(Beginning of INFORMATION GIVEN)

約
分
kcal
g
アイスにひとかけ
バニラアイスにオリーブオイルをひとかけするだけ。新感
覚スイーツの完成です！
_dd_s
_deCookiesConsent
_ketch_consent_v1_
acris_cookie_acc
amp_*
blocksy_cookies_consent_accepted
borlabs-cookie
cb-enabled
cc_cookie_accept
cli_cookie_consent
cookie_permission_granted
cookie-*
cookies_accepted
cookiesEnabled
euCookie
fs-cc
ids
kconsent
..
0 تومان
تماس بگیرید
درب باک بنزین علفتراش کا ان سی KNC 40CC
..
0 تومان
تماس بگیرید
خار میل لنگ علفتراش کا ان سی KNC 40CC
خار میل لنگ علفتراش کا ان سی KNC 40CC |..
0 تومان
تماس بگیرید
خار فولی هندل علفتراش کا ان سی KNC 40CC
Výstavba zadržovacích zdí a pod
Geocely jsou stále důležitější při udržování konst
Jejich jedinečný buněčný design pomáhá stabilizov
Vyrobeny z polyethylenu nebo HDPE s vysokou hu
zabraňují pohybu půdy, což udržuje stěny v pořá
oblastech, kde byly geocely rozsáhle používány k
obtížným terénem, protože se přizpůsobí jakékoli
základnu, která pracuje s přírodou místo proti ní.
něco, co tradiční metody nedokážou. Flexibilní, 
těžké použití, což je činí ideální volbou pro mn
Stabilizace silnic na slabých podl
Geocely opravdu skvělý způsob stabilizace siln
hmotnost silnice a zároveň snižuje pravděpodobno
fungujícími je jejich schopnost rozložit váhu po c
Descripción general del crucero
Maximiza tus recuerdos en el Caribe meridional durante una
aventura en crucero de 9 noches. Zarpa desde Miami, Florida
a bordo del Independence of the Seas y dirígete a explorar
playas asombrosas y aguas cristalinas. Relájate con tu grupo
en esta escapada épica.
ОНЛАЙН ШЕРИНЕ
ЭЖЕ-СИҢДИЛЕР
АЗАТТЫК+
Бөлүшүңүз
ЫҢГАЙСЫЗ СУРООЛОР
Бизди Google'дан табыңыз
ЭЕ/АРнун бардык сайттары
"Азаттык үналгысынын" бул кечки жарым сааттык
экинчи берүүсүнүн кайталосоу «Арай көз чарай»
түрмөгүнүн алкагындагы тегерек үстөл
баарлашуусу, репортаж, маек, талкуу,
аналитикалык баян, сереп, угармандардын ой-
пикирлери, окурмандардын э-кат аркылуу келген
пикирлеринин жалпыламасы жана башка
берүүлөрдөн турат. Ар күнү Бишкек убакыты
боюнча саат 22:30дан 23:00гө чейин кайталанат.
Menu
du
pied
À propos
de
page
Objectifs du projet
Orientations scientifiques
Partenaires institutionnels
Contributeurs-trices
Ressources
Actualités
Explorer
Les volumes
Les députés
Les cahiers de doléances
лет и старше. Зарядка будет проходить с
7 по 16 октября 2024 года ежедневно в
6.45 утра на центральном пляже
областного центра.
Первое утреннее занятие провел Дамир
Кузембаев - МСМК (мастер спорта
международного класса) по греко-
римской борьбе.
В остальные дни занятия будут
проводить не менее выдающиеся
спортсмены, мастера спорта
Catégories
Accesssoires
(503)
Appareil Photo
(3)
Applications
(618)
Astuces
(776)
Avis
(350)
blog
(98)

(End of INFORMATION GIVEN)

## [PROBLEM TO WORK ON]
Select every line in the records above that contains the word "crucero", and copy each one. Case counts.

## [PROBLEM SOLUTION]
Descripción general del crucero
aventura en crucero de 9 noches. Zarpa desde Miami, Florida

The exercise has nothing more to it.